● Dataset records
|---|

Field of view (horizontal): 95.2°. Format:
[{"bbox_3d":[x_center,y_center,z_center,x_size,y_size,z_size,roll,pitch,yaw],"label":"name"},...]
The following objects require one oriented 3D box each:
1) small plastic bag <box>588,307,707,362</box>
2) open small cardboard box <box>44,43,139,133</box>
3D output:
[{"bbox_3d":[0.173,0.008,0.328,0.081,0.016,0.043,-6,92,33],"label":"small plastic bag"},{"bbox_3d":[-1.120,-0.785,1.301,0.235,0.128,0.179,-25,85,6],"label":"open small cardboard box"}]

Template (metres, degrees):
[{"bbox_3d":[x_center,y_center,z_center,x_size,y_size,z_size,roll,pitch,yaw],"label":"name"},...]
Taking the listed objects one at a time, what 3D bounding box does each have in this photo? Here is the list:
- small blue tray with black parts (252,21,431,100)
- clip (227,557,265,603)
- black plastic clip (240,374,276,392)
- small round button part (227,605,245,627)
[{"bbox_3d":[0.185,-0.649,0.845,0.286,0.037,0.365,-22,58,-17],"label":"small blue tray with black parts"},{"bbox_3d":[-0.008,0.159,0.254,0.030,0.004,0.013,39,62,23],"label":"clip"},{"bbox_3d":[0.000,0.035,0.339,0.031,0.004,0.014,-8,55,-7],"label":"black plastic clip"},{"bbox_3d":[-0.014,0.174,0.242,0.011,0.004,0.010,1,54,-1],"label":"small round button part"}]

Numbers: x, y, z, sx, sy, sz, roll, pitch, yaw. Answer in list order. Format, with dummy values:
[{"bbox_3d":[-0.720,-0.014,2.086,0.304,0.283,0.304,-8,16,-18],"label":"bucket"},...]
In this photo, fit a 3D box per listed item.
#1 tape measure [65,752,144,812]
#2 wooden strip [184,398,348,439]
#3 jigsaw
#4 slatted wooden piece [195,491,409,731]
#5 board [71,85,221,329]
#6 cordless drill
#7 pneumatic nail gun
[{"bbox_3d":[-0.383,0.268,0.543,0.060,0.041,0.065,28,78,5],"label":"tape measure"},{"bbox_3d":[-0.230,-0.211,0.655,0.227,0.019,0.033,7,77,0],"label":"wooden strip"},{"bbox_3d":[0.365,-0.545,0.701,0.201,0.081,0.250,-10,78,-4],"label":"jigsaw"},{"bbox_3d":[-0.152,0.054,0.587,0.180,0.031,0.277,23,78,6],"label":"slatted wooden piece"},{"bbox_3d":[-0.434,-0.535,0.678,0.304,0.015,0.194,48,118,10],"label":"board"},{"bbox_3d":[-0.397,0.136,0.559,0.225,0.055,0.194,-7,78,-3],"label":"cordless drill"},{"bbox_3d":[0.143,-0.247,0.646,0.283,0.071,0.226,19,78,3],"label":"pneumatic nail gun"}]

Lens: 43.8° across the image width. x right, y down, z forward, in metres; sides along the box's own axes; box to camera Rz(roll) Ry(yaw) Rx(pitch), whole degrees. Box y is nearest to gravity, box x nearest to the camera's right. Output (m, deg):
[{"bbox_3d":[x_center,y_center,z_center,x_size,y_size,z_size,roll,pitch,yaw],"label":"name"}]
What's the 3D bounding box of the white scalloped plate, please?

|---|

● TASK INSTRUCTIONS
Each entry is to be retyped exactly as it appears.

● REPLY TO THE EXERCISE
Field of view (horizontal): 95.2°. Format:
[{"bbox_3d":[x_center,y_center,z_center,x_size,y_size,z_size,roll,pitch,yaw],"label":"name"},...]
The following objects require one oriented 3D box each:
1) small plastic bag <box>588,307,707,362</box>
2) open small cardboard box <box>44,43,139,133</box>
3D output:
[{"bbox_3d":[0.173,0.008,0.328,0.081,0.016,0.043,-6,92,33],"label":"small plastic bag"},{"bbox_3d":[-1.120,-0.785,1.301,0.235,0.128,0.179,-25,85,6],"label":"open small cardboard box"}]

Template (metres, degrees):
[{"bbox_3d":[x_center,y_center,z_center,x_size,y_size,z_size,roll,pitch,yaw],"label":"name"},...]
Taking the listed objects one at a time, what 3D bounding box does each have in this photo? Here is the list:
- small blue tray with black parts (252,21,431,100)
- clip (227,557,265,603)
- black plastic clip (240,374,276,392)
- small round button part (227,605,245,627)
[{"bbox_3d":[0.185,-0.649,0.845,0.286,0.037,0.365,-22,58,-17],"label":"small blue tray with black parts"},{"bbox_3d":[-0.008,0.159,0.254,0.030,0.004,0.013,39,62,23],"label":"clip"},{"bbox_3d":[0.000,0.035,0.339,0.031,0.004,0.014,-8,55,-7],"label":"black plastic clip"},{"bbox_3d":[-0.014,0.174,0.242,0.011,0.004,0.010,1,54,-1],"label":"small round button part"}]

Numbers: x, y, z, sx, sy, sz, roll, pitch, yaw. Answer in list order. Format, with dummy values:
[{"bbox_3d":[-0.720,-0.014,2.086,0.304,0.283,0.304,-8,16,-18],"label":"bucket"},...]
In this photo, fit a 3D box per listed item.
#1 tape measure [65,752,144,812]
#2 wooden strip [184,398,348,439]
#3 jigsaw
#4 slatted wooden piece [195,491,409,731]
#5 board [71,85,221,329]
#6 cordless drill
#7 pneumatic nail gun
[{"bbox_3d":[-0.383,0.268,0.543,0.060,0.041,0.065,28,78,5],"label":"tape measure"},{"bbox_3d":[-0.230,-0.211,0.655,0.227,0.019,0.033,7,77,0],"label":"wooden strip"},{"bbox_3d":[0.365,-0.545,0.701,0.201,0.081,0.250,-10,78,-4],"label":"jigsaw"},{"bbox_3d":[-0.152,0.054,0.587,0.180,0.031,0.277,23,78,6],"label":"slatted wooden piece"},{"bbox_3d":[-0.434,-0.535,0.678,0.304,0.015,0.194,48,118,10],"label":"board"},{"bbox_3d":[-0.397,0.136,0.559,0.225,0.055,0.194,-7,78,-3],"label":"cordless drill"},{"bbox_3d":[0.143,-0.247,0.646,0.283,0.071,0.226,19,78,3],"label":"pneumatic nail gun"}]

Lens: 43.8° across the image width. x right, y down, z forward, in metres; sides along the box's own axes; box to camera Rz(roll) Ry(yaw) Rx(pitch), whole degrees. Box y is nearest to gravity, box x nearest to the camera's right. Output (m, deg):
[{"bbox_3d":[x_center,y_center,z_center,x_size,y_size,z_size,roll,pitch,yaw],"label":"name"}]
What's the 3D bounding box of the white scalloped plate, please?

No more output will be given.